Hoy iba a se un día muy especial. Llevaba toda la mañana preparándome para esta noche.

– Coge ropa de abrigo, hará frio cuando anochezca – insistía mi padre mientras yo empujaba mi plumas dentro de mi minúscula mochila.

Llevábamos más de 1 hora alejándonos de la ciudad por la carretera hacia el Norte.

–La luz de la ciudad es el peor enemigo del cielo- decía siempre mi padre.

Miré a mi alrededor, el campo se abría paso en todas direcciones, no había ningún edificio, ninguna luz se percibía en el horizonte. El Sol estaba ya muy bajo dejando paso a una oscuridad que yo no había visto nunca.

–Hemos llegado- anunció mi padre abandonando la carretera principal. Nos incorporamos a un tortuoso camino flanqueado por unos impresionantes olivos.

Después de unos 15 minutos adentrándonos en el campo, percibí un grupo de coches con gente alrededor. Ya casi era noche cerrada y la falta de luces en los alrededores dificultaba reconocer los objetos lejanos.

Mi padre giró el volante y enfilamos hacía el grupo de gente. Los faros del coche se posaron sobre un banderín que recibía a los recién llegados. Era azul y rojo y en el se podía ver una especie de pájaro en color blanco volando por encima de lo que parecía un globo terráqueo.

–¿Qué es ese pájaro papá? – pregunté intrigado.

–Es el símbolo de nuestra asociación y representa una constelación del cielo, la Cruz del Norte.

–Pero parece un pájaro- repliqué extrañado.

– Es que es un pájaro – sonrió mi padre. – En concreto un cisne, un majestuoso cisne que sobrevuela la Vía Láctea- explicó mi padre mientras salía del coche, que había aparcado junto al resto

–¿Qué es la Vía Láctea? – pregunté lleno de curiosidad-

–Eso- dijo mi padre señalando hacia el cielo.

Yo alcé la vista y abrí la boca sorprendido. Sobre mi cabeza había cientos, no cientos, miles de estrellas. Nunca en la vida había visto algo así. Y atravesando el cielo una banda de color blanquecino que parecía dibujada con un aerosol de grafiteros.

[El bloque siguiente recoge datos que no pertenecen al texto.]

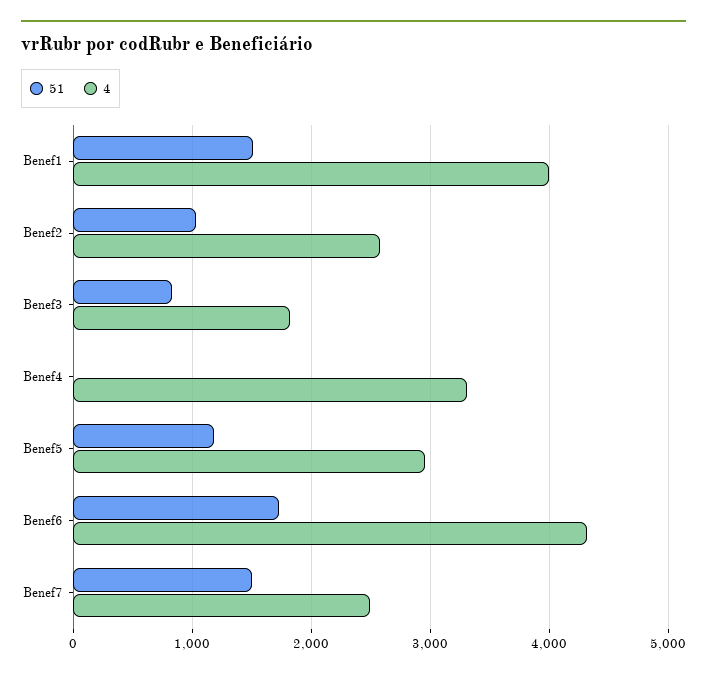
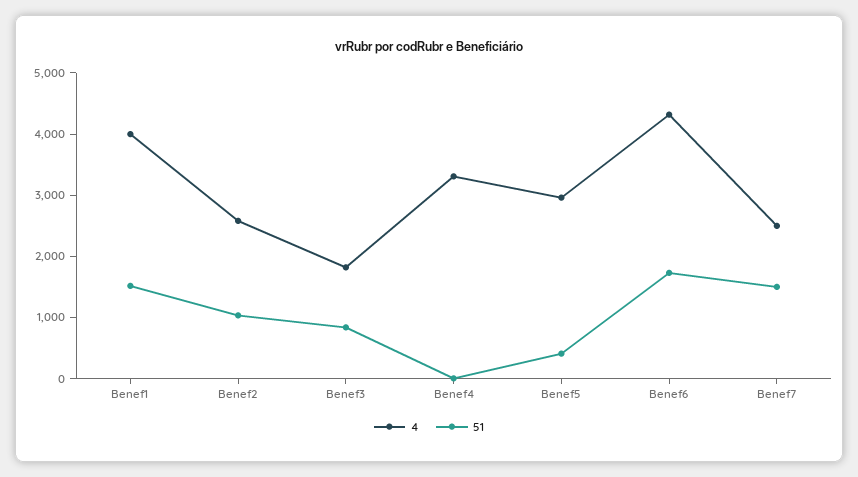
  {
    "51": {
      "Benef1": 1500,
      "Benef2": 1000,
      "Benef3": 800,
      "Benef4": 0,
-     "Benef5": 1200,
+     "Benef5": 400,
      "Benef6": 1700,
      "Benef7": 1500
    },
    "4": {
      "Benef1": 4000,
      "Benef2": 2600,
      "Benef3": 1800,
      "Benef4": 3300,
      "Benef5": 3000,
      "Benef6": 4300,
      "Benef7": 2500
    }
  }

–¿Puedes ver allí el cisne del cartel – me preguntó mi padre mientras apuntaba con el dedo una zona de la banda que coronaba nuestras cabezas

– Esa es la cabeza, y aquella la cola- dijo mientras un señor con el pelo blanco apuntaba dos estrellas con un laser que salía de su mano y alcanzaba el cielo.

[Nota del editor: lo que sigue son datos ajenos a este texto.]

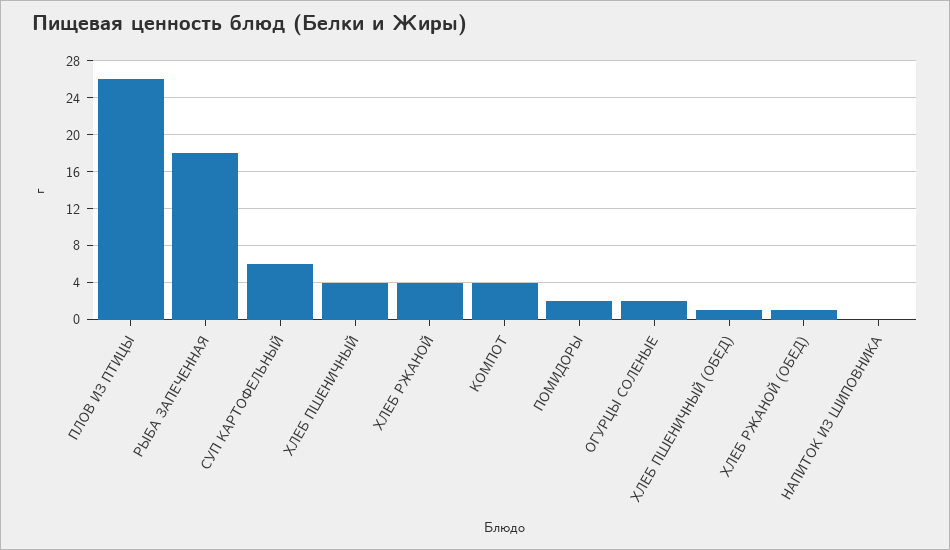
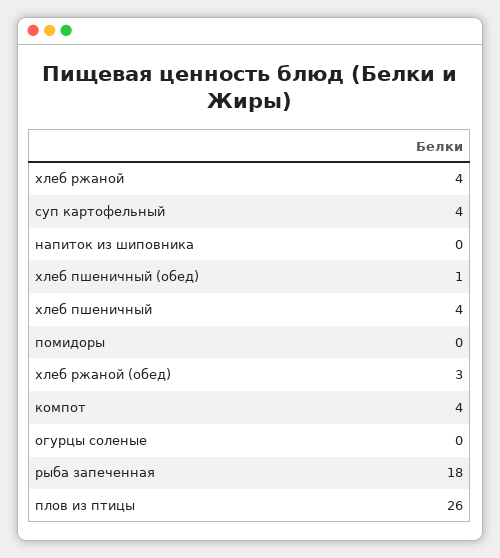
  {
    "ПЛОВ ИЗ ПТИЦЫ": 26,
    "РЫБА ЗАПЕЧЕННАЯ": 18,
-   "СУП КАРТОФЕЛЬНЫЙ": 6,
+   "СУП КАРТОФЕЛЬНЫЙ": 4,
    "ХЛЕБ ПШЕНИЧНЫЙ": 4,
    "ХЛЕБ РЖАНОЙ": 4,
    "КОМПОТ": 4,
-   "ПОМИДОРЫ": 2,
+   "ПОМИДОРЫ": 0,
-   "ОГУРЦЫ СОЛЕНЫЕ": 2,
+   "ОГУРЦЫ СОЛЕНЫЕ": 0,
    "ХЛЕБ ПШЕНИЧНЫЙ (ОБЕД)": 1,
-   "ХЛЕБ РЖАНОЙ (ОБЕД)": 1,
+   "ХЛЕБ РЖАНОЙ (ОБЕД)": 3,
    "НАПИТОК ИЗ ШИПОВНИКА": 0
  }

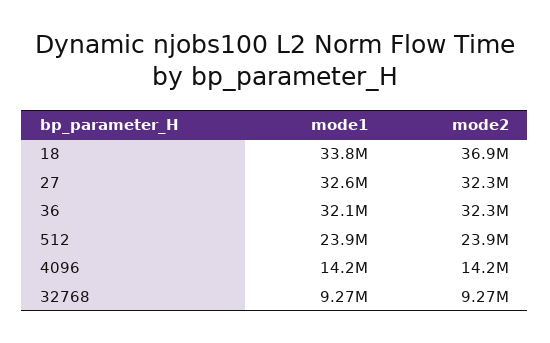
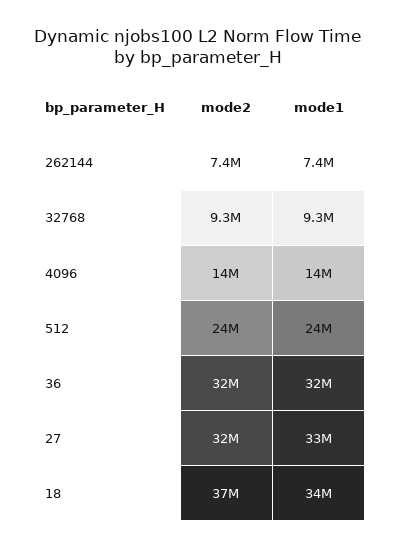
  {
    "mode1": {
      "18": 33800000,
      "27": 32600000,
      "36": 32100000,
      "512": 23900000,
      "4096": 14200000,
-     "32768": 9270000
+     "32768": 9270000,
+     "262144": 7400000
    },
    "mode2": {
      "18": 36900000,
      "27": 32300000,
      "36": 32300000,
      "512": 23900000,
      "4096": 14200000,
-     "32768": 9270000
+     "32768": 9270000,
+     "262144": 7400000
    }
  }

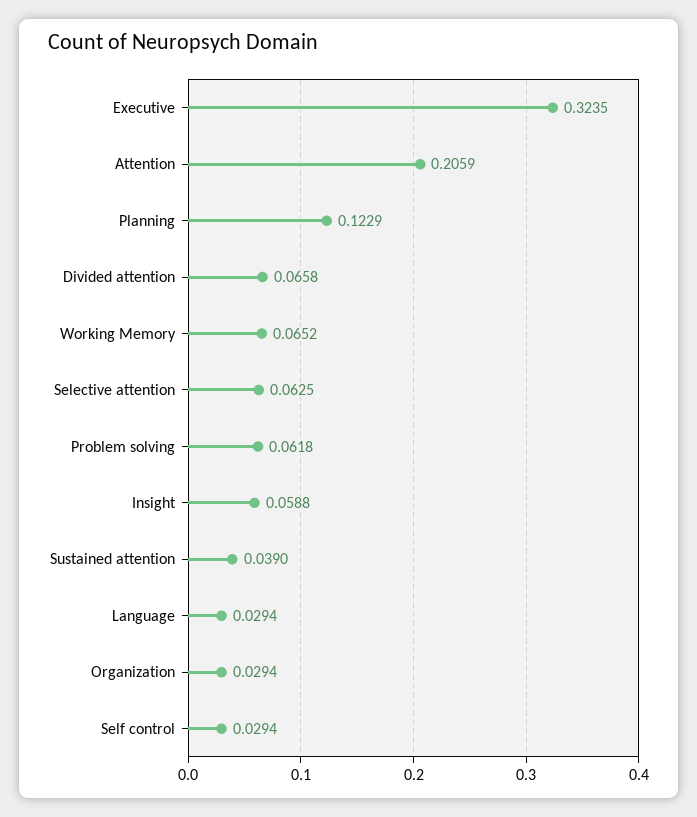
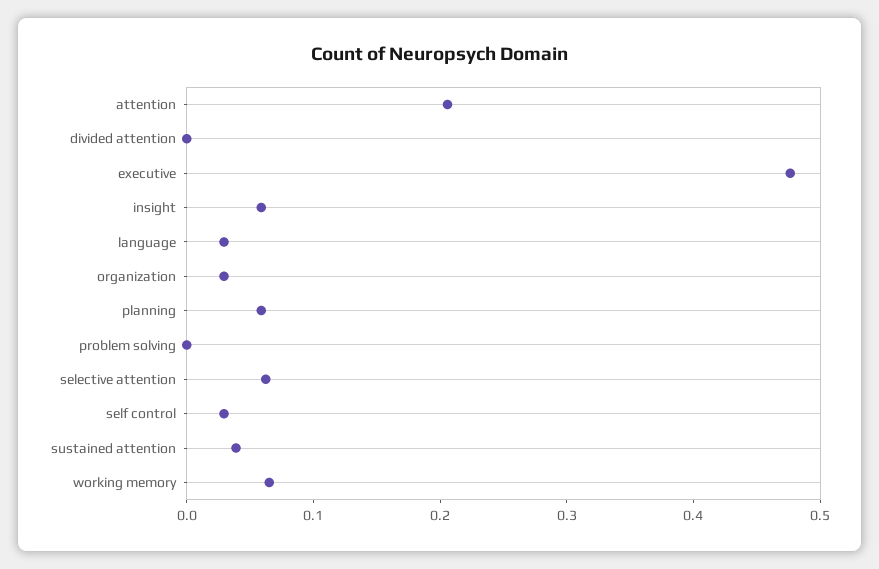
  {
-   "Executive": 0.3235,
+   "Executive": 0.48,
    "Attention": 0.2059,
-   "Planning": 0.1229,
+   "Planning": 0.06,
-   "Divided attention": 0.0658,
+   "Divided attention": 0,
    "Working Memory": 0.0652,
    "Selective attention": 0.0625,
-   "Problem solving": 0.0618,
+   "Problem solving": 0,
    "Insight": 0.0588,
    "Sustained attention": 0.039,
    "Language": 0.0294,
    "Organization": 0.0294,
    "Self control": 0.0294
  }

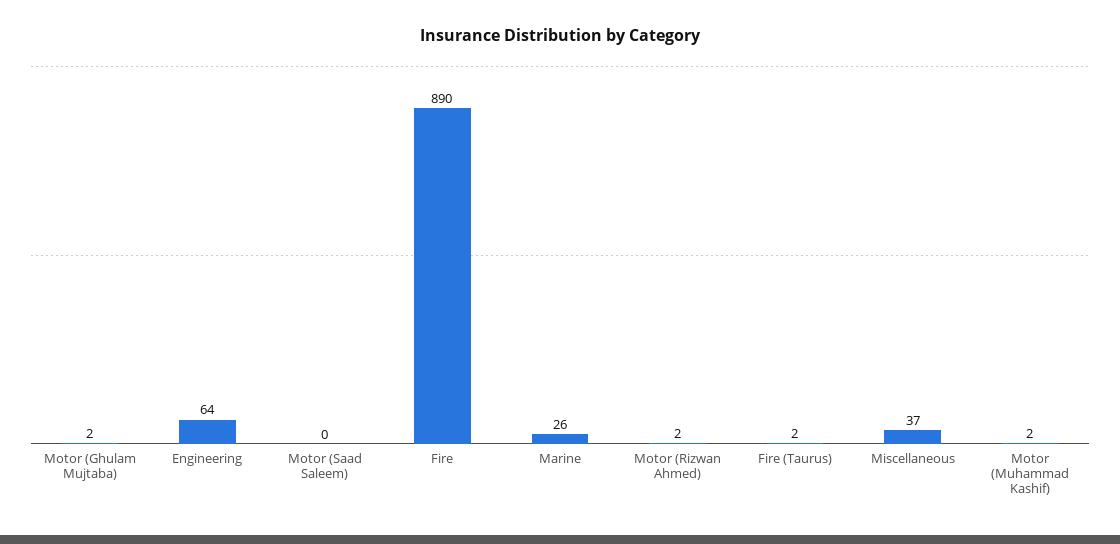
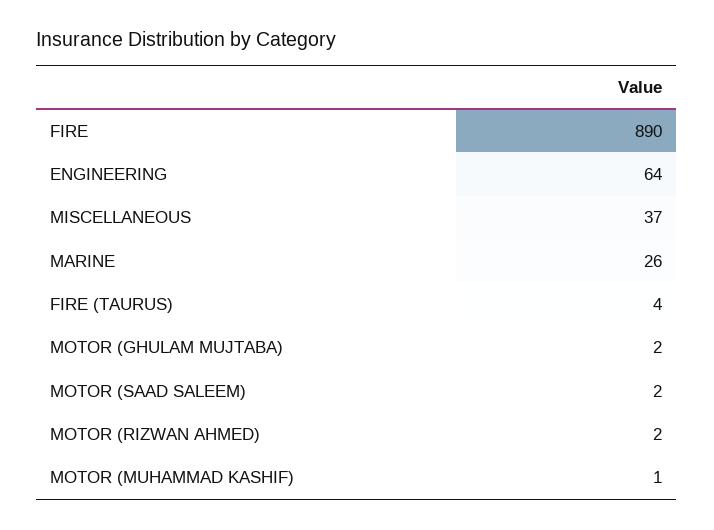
  {
    "Motor (Ghulam Mujtaba)": 2,
    "Engineering": 64,
-   "Motor (Saad Saleem)": 0,
+   "Motor (Saad Saleem)": 2,
    "Fire": 890,
    "Marine": 26,
    "Motor (Rizwan Ahmed)": 2,
-   "Fire (Taurus)": 2,
+   "Fire (Taurus)": 4,
    "Miscellaneous": 37,
-   "Motor (Muhammad Kashif)": 2
+   "Motor (Muhammad Kashif)": 1
  }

–¡Hala!, que pasada- exclamé asombrado. – Con eso puedes señalar las estrellas- dije emocionado.

–Exacto, para eso lo utilizamos- replicó con una pícara sonrisa. – ¿Quieres ver algo sorprendente de verdad?

–Claro que si – dije lleno de curiosidad.

Me ofreció su mano y me llevo al lado de un extraño y enorme aparato. Soltó mi mano y se agacho en frente de un maletín plateado. Alargó la mano y extrajo de él una pieza cilíndrica que manejo con un cuidado exquisito y la colocó en el extraño aparato.

–Mira por aquí- me dijo con una sonrisa expectante.

Yo puse el ojo en la pieza y miré a través de ella. No podía creer lo que veía. La Luna estaba tan cerca que podía ver sus cráteres. Era como estar volando sobre ella. Me invadió una sensación que nunca había sentido. Me giré, miré a mi padre y con cara gran convencimiento le dije:

–Papá, de mayor quiero ser astrónomo.